*JOB*.
In the lines below, change "scientific name" to "species" wherever it appears and write the lines out again with nothing else altered. Omit the pictures from your answer.

*PROVIDED ENTRIES*.
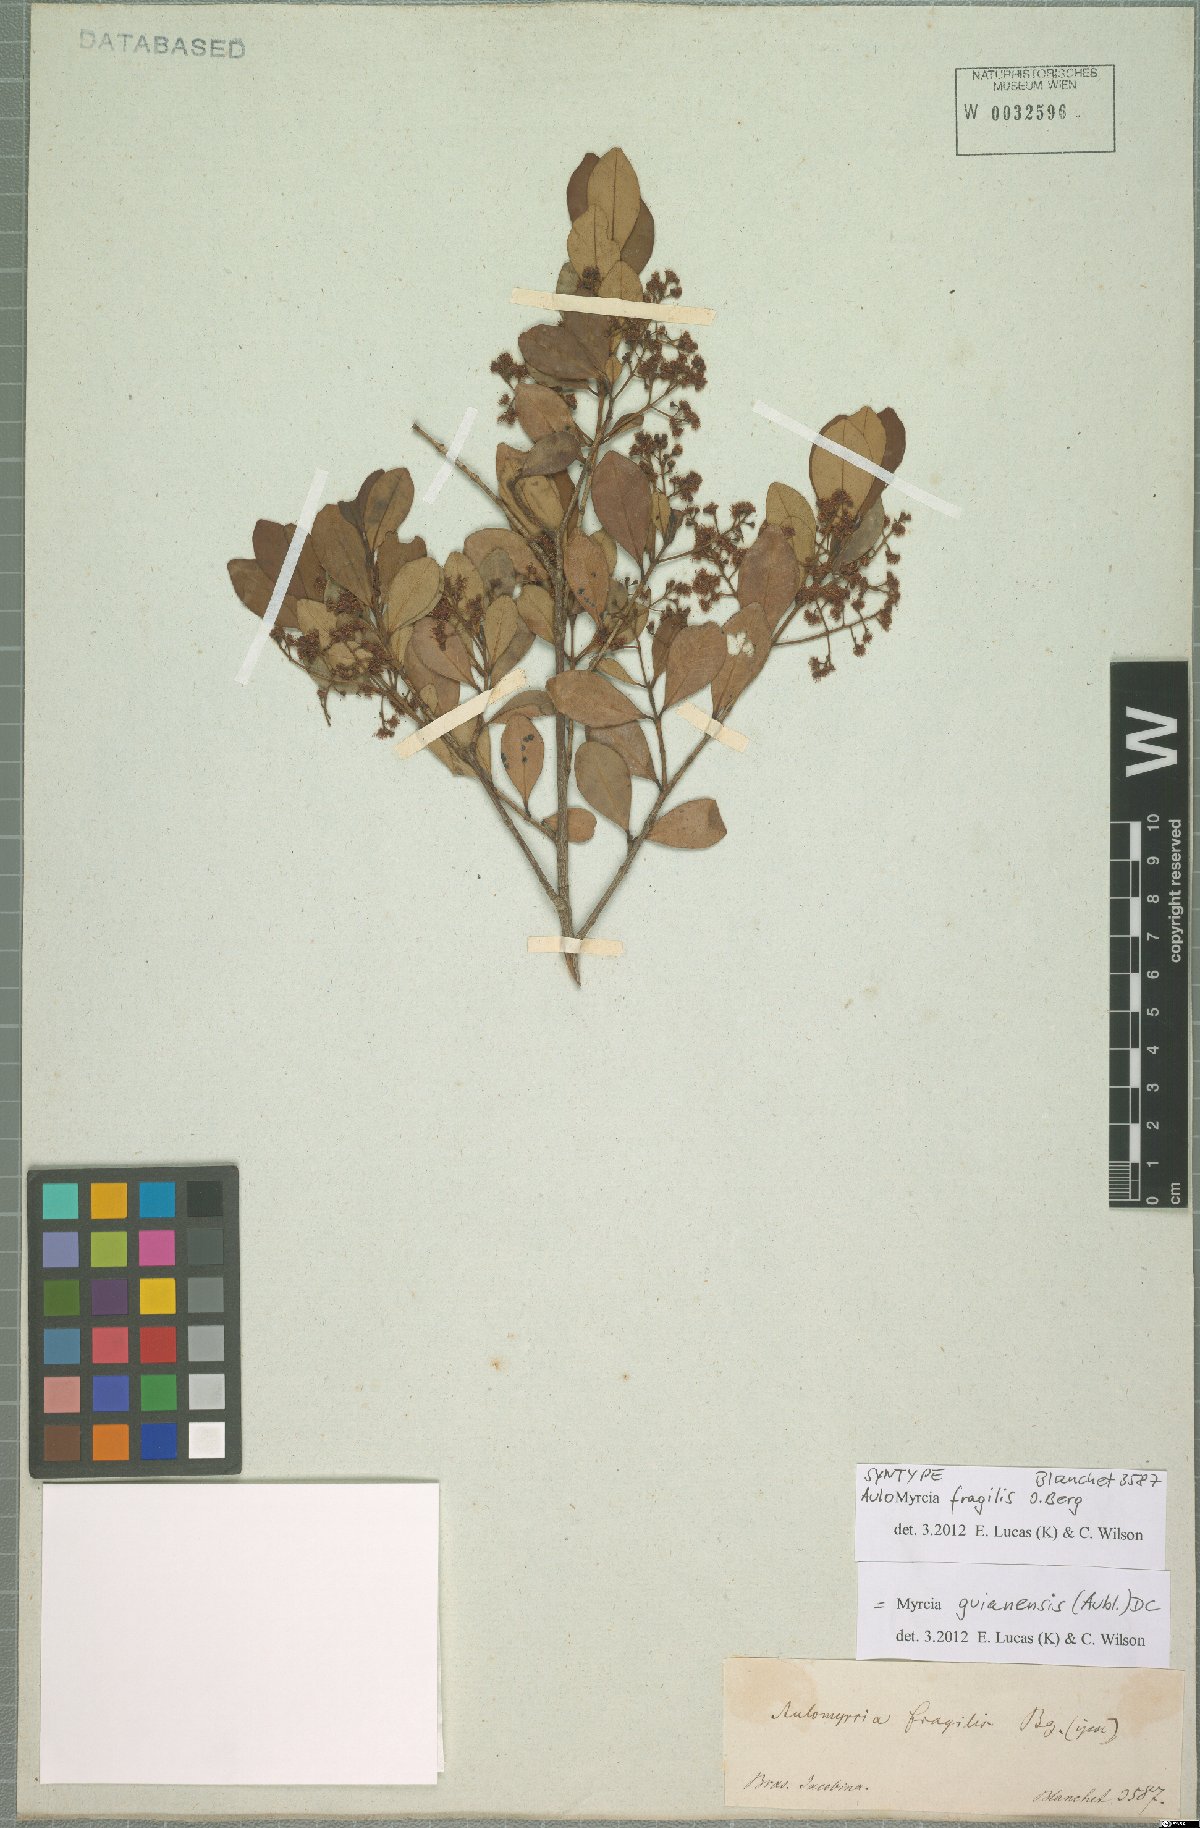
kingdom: Plantae
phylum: Tracheophyta
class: Magnoliopsida
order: Myrtales
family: Myrtaceae
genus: Myrcia
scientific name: Myrcia guianensis
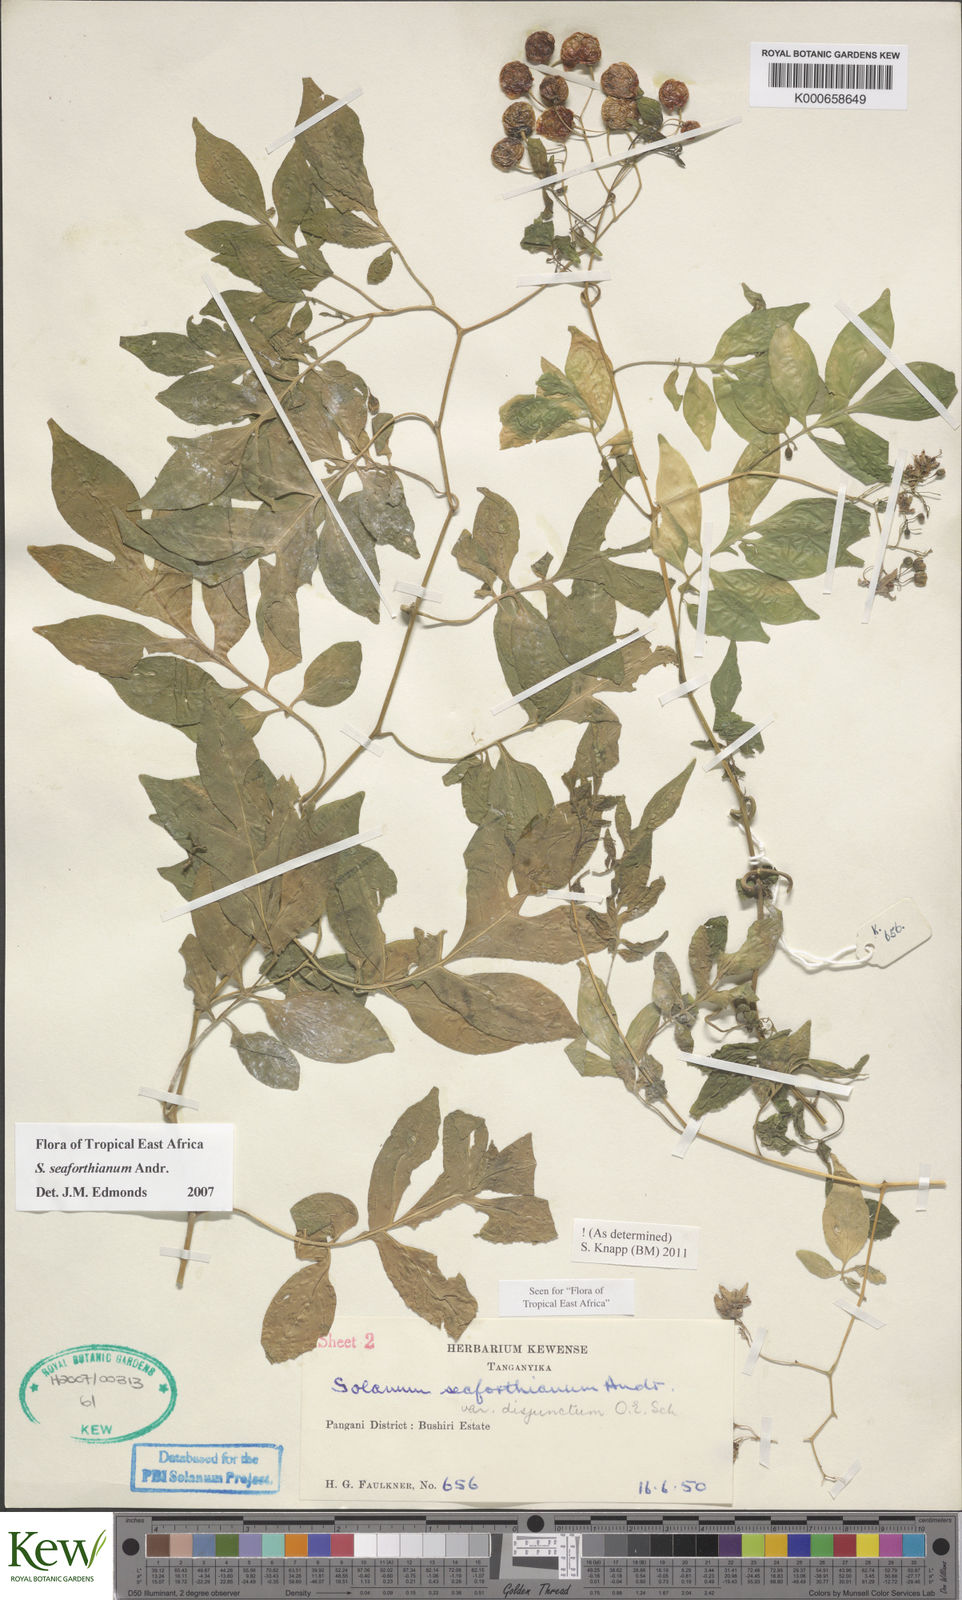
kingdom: Plantae
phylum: Tracheophyta
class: Magnoliopsida
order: Solanales
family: Solanaceae
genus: Solanum
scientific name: Solanum seaforthianum
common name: Brazilian nightshade
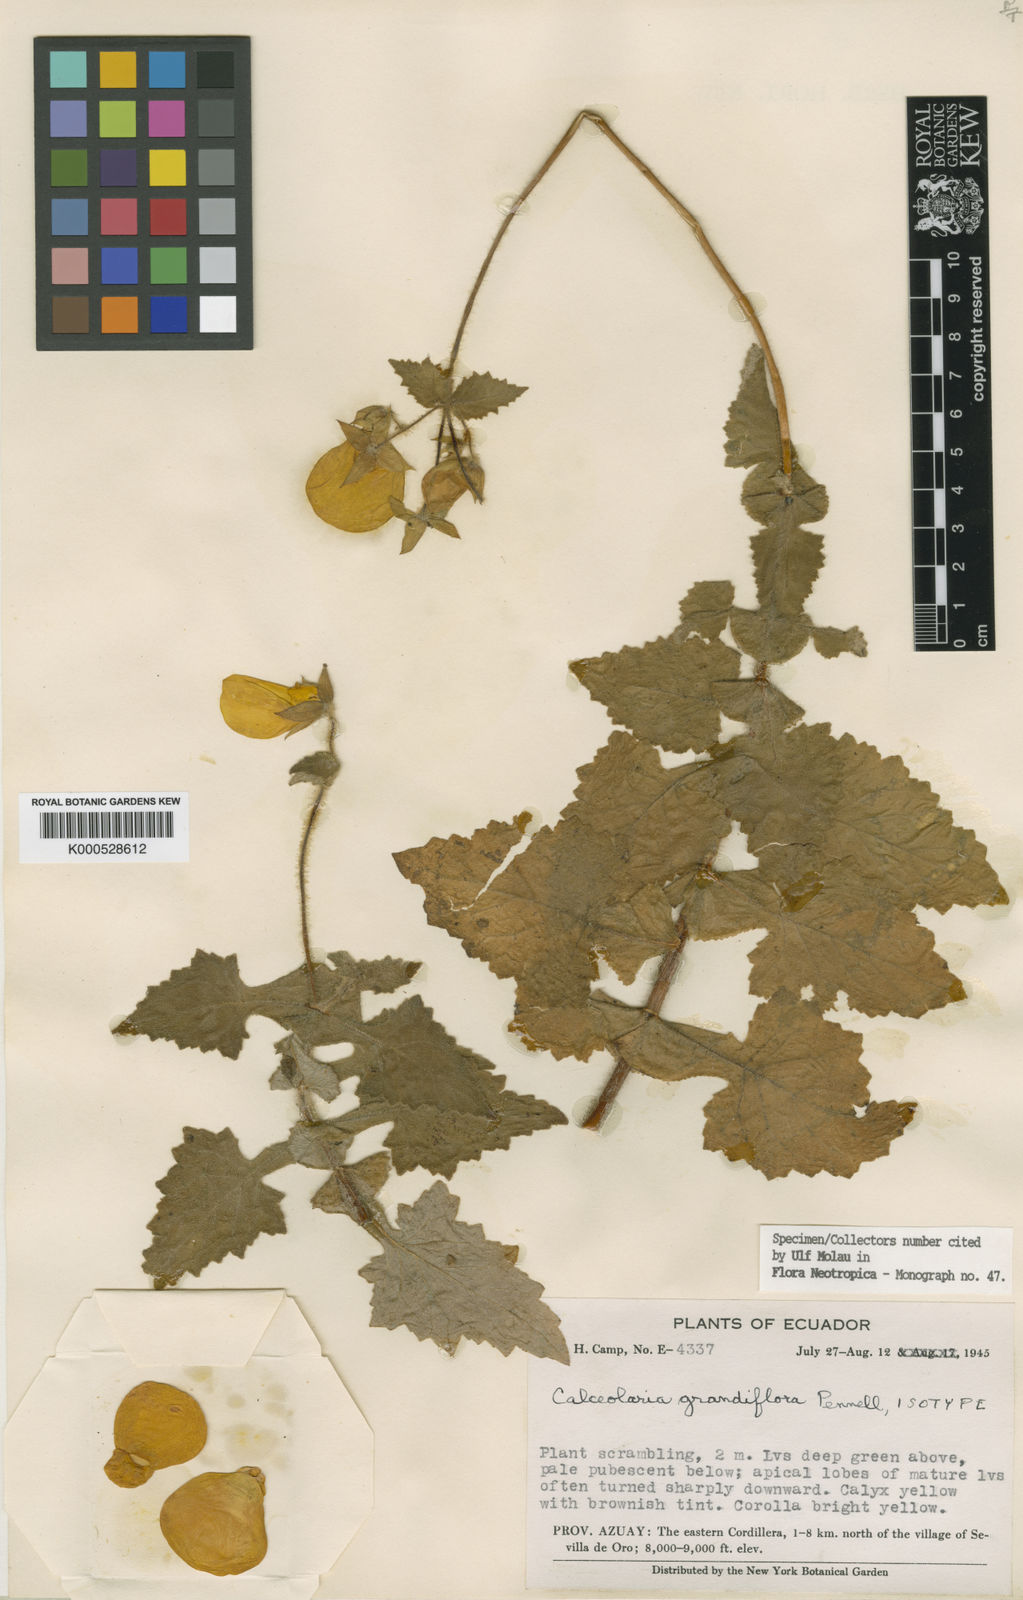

*EXERCISE RESPONSE*.
kingdom: Plantae
phylum: Tracheophyta
class: Magnoliopsida
order: Myrtales
family: Myrtaceae
genus: Myrcia
species: Myrcia guianensis
kingdom: Plantae
phylum: Tracheophyta
class: Magnoliopsida
order: Solanales
family: Solanaceae
genus: Solanum
species: Solanum seaforthianum
common name: Brazilian nightshade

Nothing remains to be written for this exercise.